Potential Across Multiple Sectors
Fugatto is not just a tool for musicians. Notable use cases include:
- Music Production: Composers can prototype songs, experiment with different styles and instruments, and enhance the audio quality of existing tracks.
- Advertising: Agencies can customize campaigns by adapting voices with different accents and emotions for specific audiences.
- Education: Language learning tools can utilize customized voices, such as those of family members or friends.
- Video Games: Developers can modify pre-recorded sounds or generate new sound effects in real-time based on player actions.
The Technology Behind the Advancement
Fugatto employs 2.5 billion parameters and was trained on NVIDIA DGX systems with 32 NVIDIA H100 Tensor Core GPUs. Its ability to creatively combine instructions — such as generating a French-accented voice with a melancholic tone — is made possible through techniques like ComposableART. Additionally, it can interpolate sounds over time, allowing for the creation of dynamic soundscapes, such as storms dissipating into sunrises filled with birdsong.
The model also excels at tasks it wasn’t specifically trained for, such as generating high-quality sung voices from simple textual descriptions.
A Global Collaboration
The development of Fugatto, led by a diverse team of researchers from countries like India, Brazil, China, Jordan, and South Korea, took over a year.
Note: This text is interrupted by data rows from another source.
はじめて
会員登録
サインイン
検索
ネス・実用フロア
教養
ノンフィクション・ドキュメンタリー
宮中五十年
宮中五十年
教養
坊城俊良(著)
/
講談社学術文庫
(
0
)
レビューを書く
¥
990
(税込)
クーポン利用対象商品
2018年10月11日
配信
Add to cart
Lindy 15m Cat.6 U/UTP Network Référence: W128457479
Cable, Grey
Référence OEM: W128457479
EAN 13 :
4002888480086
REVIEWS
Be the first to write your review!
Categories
The team worked with millions of audio samples to train the model, expanding its reach and accuracy without the need for additional data.
According to Rafael Valle, NVIDIA’s director of applied audio research and one of the project leads, “Fugatto represents a step toward a future where unsupervised multitask learning in audio synthesis and transformation emerges from data and model scale.”
Innovation that Inspires
The developers of Fugatto experienced unique moments during the creation process. One such moment was when the model responded to a command to generate electronic music synchronized with the barking of dogs. “When the team burst into laughter, I knew we had created something special,” Valle recalled.
Fugatto promises to transform the way sound is created and perceived, establishing itself as an essential tool for artists and creatives around the world. NVIDIA continues to demonstrate its leadership in leveraging AI to push the boundaries of technological innovation.